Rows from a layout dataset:
──────

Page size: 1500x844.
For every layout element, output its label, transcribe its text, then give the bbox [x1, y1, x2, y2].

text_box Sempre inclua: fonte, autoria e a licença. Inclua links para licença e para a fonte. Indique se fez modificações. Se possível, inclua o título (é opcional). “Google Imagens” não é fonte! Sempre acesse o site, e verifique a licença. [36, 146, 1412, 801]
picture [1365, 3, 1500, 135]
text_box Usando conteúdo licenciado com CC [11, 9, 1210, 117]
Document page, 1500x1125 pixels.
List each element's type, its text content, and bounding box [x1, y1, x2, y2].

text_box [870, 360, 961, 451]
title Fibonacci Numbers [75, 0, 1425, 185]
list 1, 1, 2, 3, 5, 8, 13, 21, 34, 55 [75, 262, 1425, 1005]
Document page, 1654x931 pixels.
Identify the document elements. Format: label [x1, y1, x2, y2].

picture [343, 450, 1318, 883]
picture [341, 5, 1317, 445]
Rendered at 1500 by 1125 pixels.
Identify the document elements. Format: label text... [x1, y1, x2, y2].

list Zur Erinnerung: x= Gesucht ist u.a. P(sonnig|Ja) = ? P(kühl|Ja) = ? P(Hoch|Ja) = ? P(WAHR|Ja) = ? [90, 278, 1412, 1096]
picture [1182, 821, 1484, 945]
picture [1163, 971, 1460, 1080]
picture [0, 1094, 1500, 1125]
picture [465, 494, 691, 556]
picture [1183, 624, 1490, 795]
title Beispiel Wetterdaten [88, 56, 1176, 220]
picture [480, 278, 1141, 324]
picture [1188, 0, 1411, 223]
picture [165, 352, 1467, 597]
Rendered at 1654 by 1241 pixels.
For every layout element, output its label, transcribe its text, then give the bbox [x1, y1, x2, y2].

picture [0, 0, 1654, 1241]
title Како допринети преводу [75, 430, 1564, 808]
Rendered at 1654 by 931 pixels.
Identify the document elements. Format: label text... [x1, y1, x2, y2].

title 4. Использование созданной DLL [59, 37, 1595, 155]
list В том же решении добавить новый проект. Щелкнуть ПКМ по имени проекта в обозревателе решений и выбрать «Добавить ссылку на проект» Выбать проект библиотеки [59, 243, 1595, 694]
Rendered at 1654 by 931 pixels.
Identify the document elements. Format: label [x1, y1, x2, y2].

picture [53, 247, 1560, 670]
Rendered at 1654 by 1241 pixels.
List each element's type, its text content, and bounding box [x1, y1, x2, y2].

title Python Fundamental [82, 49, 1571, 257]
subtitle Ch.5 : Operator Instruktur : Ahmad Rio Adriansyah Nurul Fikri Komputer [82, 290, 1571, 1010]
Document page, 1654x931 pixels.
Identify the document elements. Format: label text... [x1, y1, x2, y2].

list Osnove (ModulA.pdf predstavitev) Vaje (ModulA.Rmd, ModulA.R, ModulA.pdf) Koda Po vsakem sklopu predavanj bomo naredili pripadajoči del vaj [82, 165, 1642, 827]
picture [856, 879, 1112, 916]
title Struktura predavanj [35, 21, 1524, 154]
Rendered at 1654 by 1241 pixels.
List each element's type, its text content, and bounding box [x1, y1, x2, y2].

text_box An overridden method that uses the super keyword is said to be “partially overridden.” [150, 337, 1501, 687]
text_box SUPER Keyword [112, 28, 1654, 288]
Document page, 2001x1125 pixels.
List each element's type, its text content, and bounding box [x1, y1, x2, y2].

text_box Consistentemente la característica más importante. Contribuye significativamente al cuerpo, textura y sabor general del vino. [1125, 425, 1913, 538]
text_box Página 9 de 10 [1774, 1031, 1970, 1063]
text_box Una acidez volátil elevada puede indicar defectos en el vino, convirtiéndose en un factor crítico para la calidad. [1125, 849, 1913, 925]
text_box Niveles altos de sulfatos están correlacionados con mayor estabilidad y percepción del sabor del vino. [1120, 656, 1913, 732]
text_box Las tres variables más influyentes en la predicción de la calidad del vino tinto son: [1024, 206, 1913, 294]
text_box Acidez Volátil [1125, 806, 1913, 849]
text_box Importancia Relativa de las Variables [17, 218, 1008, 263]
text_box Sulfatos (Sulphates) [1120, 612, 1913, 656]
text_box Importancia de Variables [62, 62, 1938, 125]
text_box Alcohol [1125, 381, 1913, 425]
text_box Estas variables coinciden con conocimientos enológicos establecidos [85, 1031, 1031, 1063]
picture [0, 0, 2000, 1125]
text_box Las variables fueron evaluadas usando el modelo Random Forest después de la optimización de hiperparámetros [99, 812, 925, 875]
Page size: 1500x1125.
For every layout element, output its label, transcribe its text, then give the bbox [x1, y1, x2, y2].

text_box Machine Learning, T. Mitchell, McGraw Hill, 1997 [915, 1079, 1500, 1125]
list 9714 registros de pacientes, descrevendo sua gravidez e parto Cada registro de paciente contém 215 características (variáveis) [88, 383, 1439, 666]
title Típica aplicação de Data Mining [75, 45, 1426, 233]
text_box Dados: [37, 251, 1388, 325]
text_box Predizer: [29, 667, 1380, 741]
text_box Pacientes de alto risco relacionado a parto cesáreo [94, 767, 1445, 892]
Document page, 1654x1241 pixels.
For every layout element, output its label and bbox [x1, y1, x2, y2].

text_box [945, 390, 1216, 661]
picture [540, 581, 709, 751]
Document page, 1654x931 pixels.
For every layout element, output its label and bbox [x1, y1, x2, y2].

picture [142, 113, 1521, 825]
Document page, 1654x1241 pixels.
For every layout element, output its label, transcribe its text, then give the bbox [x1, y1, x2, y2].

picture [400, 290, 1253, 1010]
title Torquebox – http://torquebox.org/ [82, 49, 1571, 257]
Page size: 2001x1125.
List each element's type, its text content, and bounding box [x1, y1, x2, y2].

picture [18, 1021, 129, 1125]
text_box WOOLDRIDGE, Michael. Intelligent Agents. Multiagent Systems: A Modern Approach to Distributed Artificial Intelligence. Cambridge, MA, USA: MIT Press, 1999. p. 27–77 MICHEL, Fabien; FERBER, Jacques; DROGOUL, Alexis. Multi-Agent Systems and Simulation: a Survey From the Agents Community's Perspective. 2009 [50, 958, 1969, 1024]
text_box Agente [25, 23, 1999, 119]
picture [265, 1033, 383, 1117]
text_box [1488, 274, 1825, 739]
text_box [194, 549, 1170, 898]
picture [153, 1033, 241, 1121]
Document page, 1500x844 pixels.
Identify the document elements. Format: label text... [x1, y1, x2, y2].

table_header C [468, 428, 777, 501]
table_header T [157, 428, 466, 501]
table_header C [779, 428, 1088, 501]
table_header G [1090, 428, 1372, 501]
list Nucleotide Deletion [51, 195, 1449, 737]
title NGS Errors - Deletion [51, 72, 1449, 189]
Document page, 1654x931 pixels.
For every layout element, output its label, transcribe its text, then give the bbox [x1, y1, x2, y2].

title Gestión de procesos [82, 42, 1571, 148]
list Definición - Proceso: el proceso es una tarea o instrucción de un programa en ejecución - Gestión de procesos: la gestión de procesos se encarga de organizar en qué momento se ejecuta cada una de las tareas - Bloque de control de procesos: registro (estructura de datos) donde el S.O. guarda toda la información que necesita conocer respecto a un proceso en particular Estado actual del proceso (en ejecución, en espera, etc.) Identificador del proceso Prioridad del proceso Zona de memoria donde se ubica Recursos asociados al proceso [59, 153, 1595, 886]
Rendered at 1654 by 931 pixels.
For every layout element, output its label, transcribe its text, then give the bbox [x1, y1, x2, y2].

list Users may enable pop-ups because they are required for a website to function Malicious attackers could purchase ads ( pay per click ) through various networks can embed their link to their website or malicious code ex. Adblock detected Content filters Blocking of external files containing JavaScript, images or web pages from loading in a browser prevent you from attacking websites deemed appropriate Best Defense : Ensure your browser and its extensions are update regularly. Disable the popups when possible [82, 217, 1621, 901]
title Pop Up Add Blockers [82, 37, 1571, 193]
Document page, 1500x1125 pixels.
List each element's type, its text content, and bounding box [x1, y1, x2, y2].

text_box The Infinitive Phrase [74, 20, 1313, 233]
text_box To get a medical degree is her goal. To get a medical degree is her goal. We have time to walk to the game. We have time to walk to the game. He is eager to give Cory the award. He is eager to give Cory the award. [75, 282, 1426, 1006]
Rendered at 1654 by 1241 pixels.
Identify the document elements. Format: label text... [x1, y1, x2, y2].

──────

# EXERCISE DESCRIPTION
Copy verbatim the lines of the listing between the line holding "Rendered at 1500 by 1125 pixels." and the line holding "picture [1163, 971, 1460, 1080]", inclusive.

# WORKED ANSWER
Rendered at 1500 by 1125 pixels.
Identify the document elements. Format: label text... [x1, y1, x2, y2].

list Zur Erinnerung: x= Gesucht ist u.a. P(sonnig|Ja) = ? P(kühl|Ja) = ? P(Hoch|Ja) = ? P(WAHR|Ja) = ? [90, 278, 1412, 1096]
picture [1182, 821, 1484, 945]
picture [1163, 971, 1460, 1080]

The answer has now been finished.